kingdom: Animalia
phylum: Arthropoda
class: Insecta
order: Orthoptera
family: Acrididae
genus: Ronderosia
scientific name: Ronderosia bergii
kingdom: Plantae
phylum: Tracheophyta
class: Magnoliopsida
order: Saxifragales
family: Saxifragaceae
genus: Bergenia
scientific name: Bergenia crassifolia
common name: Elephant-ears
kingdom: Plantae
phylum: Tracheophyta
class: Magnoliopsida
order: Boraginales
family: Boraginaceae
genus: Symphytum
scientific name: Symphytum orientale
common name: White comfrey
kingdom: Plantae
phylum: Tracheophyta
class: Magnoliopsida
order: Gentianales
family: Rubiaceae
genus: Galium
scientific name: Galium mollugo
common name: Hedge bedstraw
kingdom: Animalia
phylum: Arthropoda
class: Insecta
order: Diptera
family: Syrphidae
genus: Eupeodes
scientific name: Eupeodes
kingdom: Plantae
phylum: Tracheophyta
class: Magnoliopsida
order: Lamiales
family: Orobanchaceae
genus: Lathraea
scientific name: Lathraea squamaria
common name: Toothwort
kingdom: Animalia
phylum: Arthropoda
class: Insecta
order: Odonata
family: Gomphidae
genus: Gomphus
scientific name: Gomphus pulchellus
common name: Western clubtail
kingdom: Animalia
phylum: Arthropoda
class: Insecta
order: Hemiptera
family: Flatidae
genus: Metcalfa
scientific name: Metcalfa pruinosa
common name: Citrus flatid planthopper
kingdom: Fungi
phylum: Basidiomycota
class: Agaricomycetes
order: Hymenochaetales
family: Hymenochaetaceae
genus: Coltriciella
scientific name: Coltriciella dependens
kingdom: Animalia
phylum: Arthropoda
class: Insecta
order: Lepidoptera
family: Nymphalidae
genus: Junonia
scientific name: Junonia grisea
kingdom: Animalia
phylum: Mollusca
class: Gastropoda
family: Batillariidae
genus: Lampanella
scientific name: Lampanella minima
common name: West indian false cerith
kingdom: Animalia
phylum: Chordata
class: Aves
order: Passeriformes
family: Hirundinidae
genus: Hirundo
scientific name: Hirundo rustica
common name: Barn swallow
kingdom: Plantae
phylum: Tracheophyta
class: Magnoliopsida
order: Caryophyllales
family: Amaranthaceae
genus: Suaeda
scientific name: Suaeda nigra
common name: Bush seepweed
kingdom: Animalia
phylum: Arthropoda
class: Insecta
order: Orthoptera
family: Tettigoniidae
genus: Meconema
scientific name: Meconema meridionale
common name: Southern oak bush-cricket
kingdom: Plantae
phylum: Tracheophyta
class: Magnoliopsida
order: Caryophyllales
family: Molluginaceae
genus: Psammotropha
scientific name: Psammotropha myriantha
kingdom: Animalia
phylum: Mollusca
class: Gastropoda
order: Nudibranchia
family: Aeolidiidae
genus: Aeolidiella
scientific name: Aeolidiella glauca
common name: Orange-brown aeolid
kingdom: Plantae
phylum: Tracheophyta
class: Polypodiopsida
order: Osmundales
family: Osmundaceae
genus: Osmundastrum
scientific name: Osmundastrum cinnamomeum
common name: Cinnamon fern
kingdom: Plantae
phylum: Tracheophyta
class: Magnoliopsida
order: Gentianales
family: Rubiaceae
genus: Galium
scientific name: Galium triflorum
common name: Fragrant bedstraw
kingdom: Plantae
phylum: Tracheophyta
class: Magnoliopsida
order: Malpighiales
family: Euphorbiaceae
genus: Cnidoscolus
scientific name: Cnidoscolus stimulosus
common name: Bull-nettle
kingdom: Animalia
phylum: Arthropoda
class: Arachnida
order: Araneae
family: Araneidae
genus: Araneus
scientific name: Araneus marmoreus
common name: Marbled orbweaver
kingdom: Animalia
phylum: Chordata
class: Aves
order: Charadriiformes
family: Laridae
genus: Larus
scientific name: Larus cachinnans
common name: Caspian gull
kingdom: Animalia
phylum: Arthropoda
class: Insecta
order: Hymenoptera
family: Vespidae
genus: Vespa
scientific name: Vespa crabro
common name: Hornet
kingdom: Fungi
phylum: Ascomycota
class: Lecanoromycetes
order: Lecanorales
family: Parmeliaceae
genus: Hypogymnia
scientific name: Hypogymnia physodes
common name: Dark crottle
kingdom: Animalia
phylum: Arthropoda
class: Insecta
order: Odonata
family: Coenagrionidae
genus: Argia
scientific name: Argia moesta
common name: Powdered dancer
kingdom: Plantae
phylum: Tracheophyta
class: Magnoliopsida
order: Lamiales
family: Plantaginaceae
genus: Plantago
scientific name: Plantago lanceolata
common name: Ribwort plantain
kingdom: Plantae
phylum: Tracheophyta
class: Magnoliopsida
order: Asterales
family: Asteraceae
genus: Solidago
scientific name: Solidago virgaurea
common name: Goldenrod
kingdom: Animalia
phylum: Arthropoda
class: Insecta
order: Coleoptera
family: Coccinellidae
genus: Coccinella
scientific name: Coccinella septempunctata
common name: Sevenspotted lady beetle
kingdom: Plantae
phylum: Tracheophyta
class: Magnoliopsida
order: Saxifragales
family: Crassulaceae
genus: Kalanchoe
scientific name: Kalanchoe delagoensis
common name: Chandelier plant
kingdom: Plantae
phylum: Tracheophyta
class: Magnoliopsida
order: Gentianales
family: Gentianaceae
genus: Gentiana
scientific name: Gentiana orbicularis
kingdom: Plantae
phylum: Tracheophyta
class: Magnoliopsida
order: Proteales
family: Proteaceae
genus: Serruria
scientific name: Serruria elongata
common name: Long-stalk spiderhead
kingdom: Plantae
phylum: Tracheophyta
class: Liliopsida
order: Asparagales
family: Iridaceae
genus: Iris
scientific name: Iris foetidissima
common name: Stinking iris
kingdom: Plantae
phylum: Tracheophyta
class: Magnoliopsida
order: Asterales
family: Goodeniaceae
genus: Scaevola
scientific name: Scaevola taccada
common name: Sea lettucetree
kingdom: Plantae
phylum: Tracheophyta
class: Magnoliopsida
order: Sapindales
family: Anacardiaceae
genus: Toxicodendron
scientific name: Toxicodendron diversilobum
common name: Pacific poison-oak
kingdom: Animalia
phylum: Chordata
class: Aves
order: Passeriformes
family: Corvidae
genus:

● ● ● ●

What this task involves:
Write out all the rows above again, changing every "common name" to "everyday name" and leaving everything else as it is.

Complete output:
kingdom: Animalia
phylum: Arthropoda
class: Insecta
order: Orthoptera
family: Acrididae
genus: Ronderosia
scientific name: Ronderosia bergii
kingdom: Plantae
phylum: Tracheophyta
class: Magnoliopsida
order: Saxifragales
family: Saxifragaceae
genus: Bergenia
scientific name: Bergenia crassifolia
everyday name: Elephant-ears
kingdom: Plantae
phylum: Tracheophyta
class: Magnoliopsida
order: Boraginales
family: Boraginaceae
genus: Symphytum
scientific name: Symphytum orientale
everyday name: White comfrey
kingdom: Plantae
phylum: Tracheophyta
class: Magnoliopsida
order: Gentianales
family: Rubiaceae
genus: Galium
scientific name: Galium mollugo
everyday name: Hedge bedstraw
kingdom: Animalia
phylum: Arthropoda
class: Insecta
order: Diptera
family: Syrphidae
genus: Eupeodes
scientific name: Eupeodes
kingdom: Plantae
phylum: Tracheophyta
class: Magnoliopsida
order: Lamiales
family: Orobanchaceae
genus: Lathraea
scientific name: Lathraea squamaria
everyday name: Toothwort
kingdom: Animalia
phylum: Arthropoda
class: Insecta
order: Odonata
family: Gomphidae
genus: Gomphus
scientific name: Gomphus pulchellus
everyday name: Western clubtail
kingdom: Animalia
phylum: Arthropoda
class: Insecta
order: Hemiptera
family: Flatidae
genus: Metcalfa
scientific name: Metcalfa pruinosa
everyday name: Citrus flatid planthopper
kingdom: Fungi
phylum: Basidiomycota
class: Agaricomycetes
order: Hymenochaetales
family: Hymenochaetaceae
genus: Coltriciella
scientific name: Coltriciella dependens
kingdom: Animalia
phylum: Arthropoda
class: Insecta
order: Lepidoptera
family: Nymphalidae
genus: Junonia
scientific name: Junonia grisea
kingdom: Animalia
phylum: Mollusca
class: Gastropoda
family: Batillariidae
genus: Lampanella
scientific name: Lampanella minima
everyday name: West indian false cerith
kingdom: Animalia
phylum: Chordata
class: Aves
order: Passeriformes
family: Hirundinidae
genus: Hirundo
scientific name: Hirundo rustica
everyday name: Barn swallow
kingdom: Plantae
phylum: Tracheophyta
class: Magnoliopsida
order: Caryophyllales
family: Amaranthaceae
genus: Suaeda
scientific name: Suaeda nigra
everyday name: Bush seepweed
kingdom: Animalia
phylum: Arthropoda
class: Insecta
order: Orthoptera
family: Tettigoniidae
genus: Meconema
scientific name: Meconema meridionale
everyday name: Southern oak bush-cricket
kingdom: Plantae
phylum: Tracheophyta
class: Magnoliopsida
order: Caryophyllales
family: Molluginaceae
genus: Psammotropha
scientific name: Psammotropha myriantha
kingdom: Animalia
phylum: Mollusca
class: Gastropoda
order: Nudibranchia
family: Aeolidiidae
genus: Aeolidiella
scientific name: Aeolidiella glauca
everyday name: Orange-brown aeolid
kingdom: Plantae
phylum: Tracheophyta
class: Polypodiopsida
order: Osmundales
family: Osmundaceae
genus: Osmundastrum
scientific name: Osmundastrum cinnamomeum
everyday name: Cinnamon fern
kingdom: Plantae
phylum: Tracheophyta
class: Magnoliopsida
order: Gentianales
family: Rubiaceae
genus: Galium
scientific name: Galium triflorum
everyday name: Fragrant bedstraw
kingdom: Plantae
phylum: Tracheophyta
class: Magnoliopsida
order: Malpighiales
family: Euphorbiaceae
genus: Cnidoscolus
scientific name: Cnidoscolus stimulosus
everyday name: Bull-nettle
kingdom: Animalia
phylum: Arthropoda
class: Arachnida
order: Araneae
family: Araneidae
genus: Araneus
scientific name: Araneus marmoreus
everyday name: Marbled orbweaver
kingdom: Animalia
phylum: Chordata
class: Aves
order: Charadriiformes
family: Laridae
genus: Larus
scientific name: Larus cachinnans
everyday name: Caspian gull
kingdom: Animalia
phylum: Arthropoda
class: Insecta
order: Hymenoptera
family: Vespidae
genus: Vespa
scientific name: Vespa crabro
everyday name: Hornet
kingdom: Fungi
phylum: Ascomycota
class: Lecanoromycetes
order: Lecanorales
family: Parmeliaceae
genus: Hypogymnia
scientific name: Hypogymnia physodes
everyday name: Dark crottle
kingdom: Animalia
phylum: Arthropoda
class: Insecta
order: Odonata
family: Coenagrionidae
genus: Argia
scientific name: Argia moesta
everyday name: Powdered dancer
kingdom: Plantae
phylum: Tracheophyta
class: Magnoliopsida
order: Lamiales
family: Plantaginaceae
genus: Plantago
scientific name: Plantago lanceolata
everyday name: Ribwort plantain
kingdom: Plantae
phylum: Tracheophyta
class: Magnoliopsida
order: Asterales
family: Asteraceae
genus: Solidago
scientific name: Solidago virgaurea
everyday name: Goldenrod
kingdom: Animalia
phylum: Arthropoda
class: Insecta
order: Coleoptera
family: Coccinellidae
genus: Coccinella
scientific name: Coccinella septempunctata
everyday name: Sevenspotted lady beetle
kingdom: Plantae
phylum: Tracheophyta
class: Magnoliopsida
order: Saxifragales
family: Crassulaceae
genus: Kalanchoe
scientific name: Kalanchoe delagoensis
everyday name: Chandelier plant
kingdom: Plantae
phylum: Tracheophyta
class: Magnoliopsida
order: Gentianales
family: Gentianaceae
genus: Gentiana
scientific name: Gentiana orbicularis
kingdom: Plantae
phylum: Tracheophyta
class: Magnoliopsida
order: Proteales
family: Proteaceae
genus: Serruria
scientific name: Serruria elongata
everyday name: Long-stalk spiderhead
kingdom: Plantae
phylum: Tracheophyta
class: Liliopsida
order: Asparagales
family: Iridaceae
genus: Iris
scientific name: Iris foetidissima
everyday name: Stinking iris
kingdom: Plantae
phylum: Tracheophyta
class: Magnoliopsida
order: Asterales
family: Goodeniaceae
genus: Scaevola
scientific name: Scaevola taccada
everyday name: Sea lettucetree
kingdom: Plantae
phylum: Tracheophyta
class: Magnoliopsida
order: Sapindales
family: Anacardiaceae
genus: Toxicodendron
scientific name: Toxicodendron diversilobum
everyday name: Pacific poison-oak
kingdom: Animalia
phylum: Chordata
class: Aves
order: Passeriformes
family: Corvidae
genus:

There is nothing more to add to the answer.